Simulation and Experimental Analysis of Temperature Profiles and Crosslinking in PV Module Lamination

Abstract

The lamination process plays a crucial role in the long-term reliability of photovoltaic (PV) modules. Monitoring the degree of encapsulant crosslinking in the modules can help ensure the quality of the lamination process, which is affected by factors like lamination temperature and process time. A consistent vertical temperature distribution during lamination is important for achieving uniform crosslinking across the module depth. In this study, thermocouple measurements were conducted to obtain temperature profiles and assess the degree of encapsulant crosslinking in glass-backsheet and glass-glass (GG) modules with and without cells. Four different encapsulants were analyzed, including two types of ethylene-co-vinyl acetates (EVA) and two types of polyolefin elastomers (POE).
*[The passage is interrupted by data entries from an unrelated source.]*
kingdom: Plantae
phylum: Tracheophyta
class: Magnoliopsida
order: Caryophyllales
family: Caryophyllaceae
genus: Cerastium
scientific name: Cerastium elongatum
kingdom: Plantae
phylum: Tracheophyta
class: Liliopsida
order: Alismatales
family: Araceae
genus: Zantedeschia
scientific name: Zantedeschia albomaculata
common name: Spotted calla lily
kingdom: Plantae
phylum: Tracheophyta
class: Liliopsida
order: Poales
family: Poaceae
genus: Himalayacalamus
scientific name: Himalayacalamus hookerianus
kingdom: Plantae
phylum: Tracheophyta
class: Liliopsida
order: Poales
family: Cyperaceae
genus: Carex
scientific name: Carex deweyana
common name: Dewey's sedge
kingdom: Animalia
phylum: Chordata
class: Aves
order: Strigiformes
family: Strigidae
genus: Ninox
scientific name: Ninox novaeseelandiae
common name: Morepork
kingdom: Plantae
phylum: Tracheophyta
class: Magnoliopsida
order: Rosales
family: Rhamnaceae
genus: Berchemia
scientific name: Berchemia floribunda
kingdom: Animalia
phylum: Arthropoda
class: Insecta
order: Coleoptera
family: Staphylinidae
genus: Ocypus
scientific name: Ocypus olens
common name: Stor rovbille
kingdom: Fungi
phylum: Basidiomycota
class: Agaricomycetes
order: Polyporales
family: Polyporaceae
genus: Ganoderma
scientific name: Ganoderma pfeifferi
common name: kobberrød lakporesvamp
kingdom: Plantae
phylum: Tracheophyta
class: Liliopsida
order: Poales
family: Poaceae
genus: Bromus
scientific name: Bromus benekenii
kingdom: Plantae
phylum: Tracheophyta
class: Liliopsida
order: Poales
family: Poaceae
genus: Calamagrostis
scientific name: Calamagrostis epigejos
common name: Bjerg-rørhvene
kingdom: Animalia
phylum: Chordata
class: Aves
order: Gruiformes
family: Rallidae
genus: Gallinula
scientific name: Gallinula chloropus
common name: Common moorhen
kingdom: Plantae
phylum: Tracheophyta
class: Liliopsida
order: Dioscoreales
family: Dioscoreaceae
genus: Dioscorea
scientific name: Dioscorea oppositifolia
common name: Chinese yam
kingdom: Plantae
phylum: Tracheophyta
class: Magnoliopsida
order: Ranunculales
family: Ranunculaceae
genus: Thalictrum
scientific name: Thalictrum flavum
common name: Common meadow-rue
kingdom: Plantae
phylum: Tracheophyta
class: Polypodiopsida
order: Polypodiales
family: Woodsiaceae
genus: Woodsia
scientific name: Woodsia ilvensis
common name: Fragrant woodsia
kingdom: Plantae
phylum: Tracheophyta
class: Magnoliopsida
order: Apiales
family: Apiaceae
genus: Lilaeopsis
The measurements data were compared with simulations that allow to determine the temperature profile of the different layers of the module as well as the degree of crosslinking of the encapsulants over the process time. The simulation results showed good agreement with the measured values, effectively capturing the temperature trends during lamination. It was found that inadequate processing led to a crosslinking discrepancy between the front and back sides of the modules of 6.5% for EVA, and 14% for POE. To address this issue, a 1) plate-plate chamber was used for GG modules or; the 2) process time was extended in the plate-membrane chamber. The study also highlighted the significant influence of the cells on the degree of crosslinking, whereas the implementation of the cells decreases the crosslinking by up to 12.8%. In addition, the simulated encapsulant crosslinking was validated against Soxhlet extraction results.